How to do a backdoor Roth IRA with Carry
If your income exceeds the income limits, you can still get money into your Roth IRA by doing a backdoor Roth IRA. This involves making contributions to a Traditional IRA first (since it has no contribution restrictions based on income levels), and then immediately rolling over the funds into your Roth IRA.
Since the Roth IRA’s income limits only applies to contributions, and not rollovers, this backdoor conversion allows high income earners to put money into their Roth IRAs, regardless of their income levels.
Any timing considerations to be aware of?
It's recommended to do your contribution and conversion in the same year. The Pro Rata Rule (explained below) has a deadline of December 31. You should begin the process at latest by December 12 if you want to complete it in that year so the funds have time to move between accounts.
Here’s how it works in Carry.
Step 1: Click into your Traditional IRA account and click 'Deposit'. Input the deposit amount you want to make and toggle the 'Enable Backdoor Roth conversion'
Step 2: Review the next screen and click 'Continue'
Step 3: Verify if you have any pre-tax assets outside of Carry
Step 4: Select your funding source and the tax year
Step 5: confirm how much you are depositing and click 'Continue'
Step 6: Review the agreement and check the box to agree and click 'Continue'
Step 7: Confirm your Backdoor Roth conversion by clicking 'Submit'
Work with a tax professional to understand and report the contribution and conversion in your taxes
You'll likely need to work with your accountant or tax filing software to add Form 8606 to report the non-deductible Traditional IRA contribution, as well as report the conversion amount.
A traditional IRA is funded with pre-tax income and a Roth IRA is funded with after-tax income. Therefore, a backdoor Roth IRA transfer from your Traditional IRA to your Roth IRA is a taxable event. The amount you transfer over is required to be added to your gross income for the tax year you make the transfer.

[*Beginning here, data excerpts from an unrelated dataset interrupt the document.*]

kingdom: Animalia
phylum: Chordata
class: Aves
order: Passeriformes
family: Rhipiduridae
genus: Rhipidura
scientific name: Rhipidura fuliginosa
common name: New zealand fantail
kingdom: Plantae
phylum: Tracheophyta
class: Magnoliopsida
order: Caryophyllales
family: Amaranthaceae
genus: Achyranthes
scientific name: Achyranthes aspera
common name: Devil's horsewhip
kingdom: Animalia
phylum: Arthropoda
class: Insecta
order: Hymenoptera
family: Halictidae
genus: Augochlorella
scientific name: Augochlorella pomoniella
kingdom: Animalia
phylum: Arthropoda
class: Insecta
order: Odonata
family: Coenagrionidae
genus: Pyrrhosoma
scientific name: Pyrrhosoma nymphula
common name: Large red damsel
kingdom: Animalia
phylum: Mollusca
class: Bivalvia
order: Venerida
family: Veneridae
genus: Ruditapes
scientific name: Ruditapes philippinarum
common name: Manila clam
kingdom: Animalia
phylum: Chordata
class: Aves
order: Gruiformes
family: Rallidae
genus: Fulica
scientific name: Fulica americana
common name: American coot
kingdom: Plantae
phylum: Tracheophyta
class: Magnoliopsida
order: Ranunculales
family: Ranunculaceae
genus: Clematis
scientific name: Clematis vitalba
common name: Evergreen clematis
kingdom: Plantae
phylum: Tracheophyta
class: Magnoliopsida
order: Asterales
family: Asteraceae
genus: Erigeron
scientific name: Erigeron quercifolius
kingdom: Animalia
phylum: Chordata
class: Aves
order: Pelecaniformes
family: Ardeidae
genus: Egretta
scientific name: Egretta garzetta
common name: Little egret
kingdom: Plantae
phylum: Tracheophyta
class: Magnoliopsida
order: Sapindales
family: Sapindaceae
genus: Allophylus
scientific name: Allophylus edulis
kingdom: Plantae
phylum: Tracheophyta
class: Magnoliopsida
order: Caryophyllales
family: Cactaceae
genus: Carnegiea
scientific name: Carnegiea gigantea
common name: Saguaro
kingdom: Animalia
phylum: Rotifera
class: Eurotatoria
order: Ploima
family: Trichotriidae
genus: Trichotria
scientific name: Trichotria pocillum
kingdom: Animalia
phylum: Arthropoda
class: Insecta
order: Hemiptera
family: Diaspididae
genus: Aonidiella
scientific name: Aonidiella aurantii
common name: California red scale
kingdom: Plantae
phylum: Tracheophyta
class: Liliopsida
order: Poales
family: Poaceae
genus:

PRO-RATA RULE CONSIDERATIONS
Make sure to account for the pro-rata rule when determining your taxable amount from the conversion.
While a traditional IRA doesn’t have income limits that prevent high earners from contributing, it instead has a tax-deduction limit. If your modified adjusted gross income (MAGI) is over $83,000 for 2023 or $87,000 for 2024, you’re still allowed to contribute to your traditional IRA but you won’t receive any tax deductions. In other words, your contribution would be a post-tax contribution. If you had pre-tax funds in your traditional IRA, you would now have both post-tax and pre-tax money in the account, which would trigger the pro-rata rule when you do a backdoor Roth conversion.
The pro-rata rule applies whenever you have both post-tax and pre-tax income in your traditional IRA. You’re not allowed to choose only the post-tax portion when doing a Roth conversion. Instead, the pro-rata rule is used to determine the ratio that should be used to determine how much should be a pre-tax conversion and how much should be a post-tax conversion.
For example, if you have $100,000 in your non-Roth IRAs with a split of 90% pre-tax funds and 10% post-tax funds, this gives you a ratio of 9:1. In this case, your backdoor conversion would consist of 90% pre-tax funds and only 10% post-tax funds, and you would need to pay taxes on the amount of pre-tax funds being rolled over.
To avoid complicated tax situations when you file your taxes, it’s a good idea to ensure you have no other pre-tax IRA dollars across all your non-Roth IRAs. A clean solution for this is to rollover all your non-Roth IRA funds to your Carry Solo 401k first, which is fast and is not a taxable event. Once your non-Roth IRAs have a balance of zero, you can use it to make contributions into your traditional IRA and immediately rollover the funds to your Roth IRA, avoiding any occurrences where you have both pre-tax and post-tax funds in your accounts.